## What to do
Given the material below, output exactly the lines from the line with "quest'anno." to the line with "Rektor USU Berharap Lulusan", both ends included, and no other lines.

*** Block opens ***

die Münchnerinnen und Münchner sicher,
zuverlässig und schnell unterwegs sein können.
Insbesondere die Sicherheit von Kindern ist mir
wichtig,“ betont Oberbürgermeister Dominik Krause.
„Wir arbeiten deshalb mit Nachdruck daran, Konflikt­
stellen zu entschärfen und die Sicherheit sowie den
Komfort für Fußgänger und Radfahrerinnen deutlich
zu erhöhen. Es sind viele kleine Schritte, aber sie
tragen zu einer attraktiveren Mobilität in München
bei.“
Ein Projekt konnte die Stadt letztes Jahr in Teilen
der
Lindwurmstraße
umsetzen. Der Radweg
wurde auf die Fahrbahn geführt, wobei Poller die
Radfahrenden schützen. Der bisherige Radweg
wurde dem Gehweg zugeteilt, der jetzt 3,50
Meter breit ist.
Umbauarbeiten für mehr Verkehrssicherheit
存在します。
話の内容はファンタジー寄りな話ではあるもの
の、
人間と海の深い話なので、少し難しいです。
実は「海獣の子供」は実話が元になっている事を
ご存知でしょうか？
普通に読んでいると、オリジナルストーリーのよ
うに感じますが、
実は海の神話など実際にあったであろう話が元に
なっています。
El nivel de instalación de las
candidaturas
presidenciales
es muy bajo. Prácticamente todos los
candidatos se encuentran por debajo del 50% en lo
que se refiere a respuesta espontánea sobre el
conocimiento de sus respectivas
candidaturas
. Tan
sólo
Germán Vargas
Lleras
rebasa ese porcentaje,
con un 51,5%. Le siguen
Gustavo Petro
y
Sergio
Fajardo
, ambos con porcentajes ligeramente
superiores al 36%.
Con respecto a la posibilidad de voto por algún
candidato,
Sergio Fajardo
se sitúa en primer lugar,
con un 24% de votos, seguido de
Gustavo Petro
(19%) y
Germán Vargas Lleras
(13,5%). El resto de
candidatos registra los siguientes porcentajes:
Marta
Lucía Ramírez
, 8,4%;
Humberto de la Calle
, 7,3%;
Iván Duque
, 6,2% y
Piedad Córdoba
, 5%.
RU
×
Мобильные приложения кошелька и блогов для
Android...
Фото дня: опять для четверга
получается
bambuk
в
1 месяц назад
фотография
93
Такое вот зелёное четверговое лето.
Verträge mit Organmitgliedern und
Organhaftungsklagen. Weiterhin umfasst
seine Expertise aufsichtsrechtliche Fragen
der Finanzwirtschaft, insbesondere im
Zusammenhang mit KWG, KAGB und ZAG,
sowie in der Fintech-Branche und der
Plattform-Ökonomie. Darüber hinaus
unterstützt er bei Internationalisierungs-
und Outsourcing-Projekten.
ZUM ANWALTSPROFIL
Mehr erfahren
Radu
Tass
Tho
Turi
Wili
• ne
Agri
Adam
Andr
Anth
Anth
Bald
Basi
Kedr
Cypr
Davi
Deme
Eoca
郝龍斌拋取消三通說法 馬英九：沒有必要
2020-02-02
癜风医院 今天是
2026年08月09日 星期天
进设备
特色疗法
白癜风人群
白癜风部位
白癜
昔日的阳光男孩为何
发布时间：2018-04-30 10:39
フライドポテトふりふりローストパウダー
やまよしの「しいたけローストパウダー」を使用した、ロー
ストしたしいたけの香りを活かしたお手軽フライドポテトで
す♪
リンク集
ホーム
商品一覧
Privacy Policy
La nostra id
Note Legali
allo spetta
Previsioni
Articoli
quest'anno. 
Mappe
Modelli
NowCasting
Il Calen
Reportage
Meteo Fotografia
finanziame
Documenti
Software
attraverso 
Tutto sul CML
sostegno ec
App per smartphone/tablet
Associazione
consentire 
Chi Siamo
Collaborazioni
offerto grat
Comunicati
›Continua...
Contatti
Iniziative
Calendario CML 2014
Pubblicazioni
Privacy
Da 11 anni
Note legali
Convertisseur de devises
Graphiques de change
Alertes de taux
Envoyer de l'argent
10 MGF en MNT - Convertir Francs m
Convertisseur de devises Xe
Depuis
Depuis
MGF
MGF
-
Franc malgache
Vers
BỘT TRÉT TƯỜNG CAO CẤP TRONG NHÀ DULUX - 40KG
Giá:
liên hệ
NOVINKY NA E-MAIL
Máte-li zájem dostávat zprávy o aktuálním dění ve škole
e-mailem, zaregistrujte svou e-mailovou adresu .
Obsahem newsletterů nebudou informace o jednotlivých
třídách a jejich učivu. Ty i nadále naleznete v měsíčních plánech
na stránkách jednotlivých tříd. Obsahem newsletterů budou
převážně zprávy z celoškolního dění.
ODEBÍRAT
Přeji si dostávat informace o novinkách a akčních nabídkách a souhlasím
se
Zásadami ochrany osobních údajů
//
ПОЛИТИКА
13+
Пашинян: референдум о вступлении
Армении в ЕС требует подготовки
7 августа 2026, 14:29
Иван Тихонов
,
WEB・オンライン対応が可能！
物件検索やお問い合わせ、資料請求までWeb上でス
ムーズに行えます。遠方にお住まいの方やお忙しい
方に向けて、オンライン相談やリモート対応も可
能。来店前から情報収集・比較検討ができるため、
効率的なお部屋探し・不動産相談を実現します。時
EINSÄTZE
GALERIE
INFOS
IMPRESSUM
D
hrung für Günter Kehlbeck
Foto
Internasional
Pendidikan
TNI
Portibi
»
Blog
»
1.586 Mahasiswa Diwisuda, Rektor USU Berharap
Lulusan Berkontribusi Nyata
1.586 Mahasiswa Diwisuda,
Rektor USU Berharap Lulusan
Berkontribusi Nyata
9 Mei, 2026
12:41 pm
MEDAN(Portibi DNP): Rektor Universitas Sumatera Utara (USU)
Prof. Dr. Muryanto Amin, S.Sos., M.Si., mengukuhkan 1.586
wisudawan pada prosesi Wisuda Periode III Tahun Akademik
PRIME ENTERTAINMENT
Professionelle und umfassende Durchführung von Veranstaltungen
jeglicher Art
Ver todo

*** Block closes ***

## Task solution
quest'anno. 
Mappe
Modelli
NowCasting
Il Calen
Reportage
Meteo Fotografia
finanziame
Documenti
Software
attraverso 
Tutto sul CML
sostegno ec
App per smartphone/tablet
Associazione
consentire 
Chi Siamo
Collaborazioni
offerto grat
Comunicati
›Continua...
Contatti
Iniziative
Calendario CML 2014
Pubblicazioni
Privacy
Da 11 anni
Note legali
Convertisseur de devises
Graphiques de change
Alertes de taux
Envoyer de l'argent
10 MGF en MNT - Convertir Francs m
Convertisseur de devises Xe
Depuis
Depuis
MGF
MGF
-
Franc malgache
Vers
BỘT TRÉT TƯỜNG CAO CẤP TRONG NHÀ DULUX - 40KG
Giá:
liên hệ
NOVINKY NA E-MAIL
Máte-li zájem dostávat zprávy o aktuálním dění ve škole
e-mailem, zaregistrujte svou e-mailovou adresu .
Obsahem newsletterů nebudou informace o jednotlivých
třídách a jejich učivu. Ty i nadále naleznete v měsíčních plánech
na stránkách jednotlivých tříd. Obsahem newsletterů budou
převážně zprávy z celoškolního dění.
ODEBÍRAT
Přeji si dostávat informace o novinkách a akčních nabídkách a souhlasím
se
Zásadami ochrany osobních údajů
//
ПОЛИТИКА
13+
Пашинян: референдум о вступлении
Армении в ЕС требует подготовки
7 августа 2026, 14:29
Иван Тихонов
,
WEB・オンライン対応が可能！
物件検索やお問い合わせ、資料請求までWeb上でス
ムーズに行えます。遠方にお住まいの方やお忙しい
方に向けて、オンライン相談やリモート対応も可
能。来店前から情報収集・比較検討ができるため、
効率的なお部屋探し・不動産相談を実現します。時
EINSÄTZE
GALERIE
INFOS
IMPRESSUM
D
hrung für Günter Kehlbeck
Foto
Internasional
Pendidikan
TNI
Portibi
»
Blog
»
1.586 Mahasiswa Diwisuda, Rektor USU Berharap
Lulusan Berkontribusi Nyata
1.586 Mahasiswa Diwisuda,
Rektor USU Berharap Lulusan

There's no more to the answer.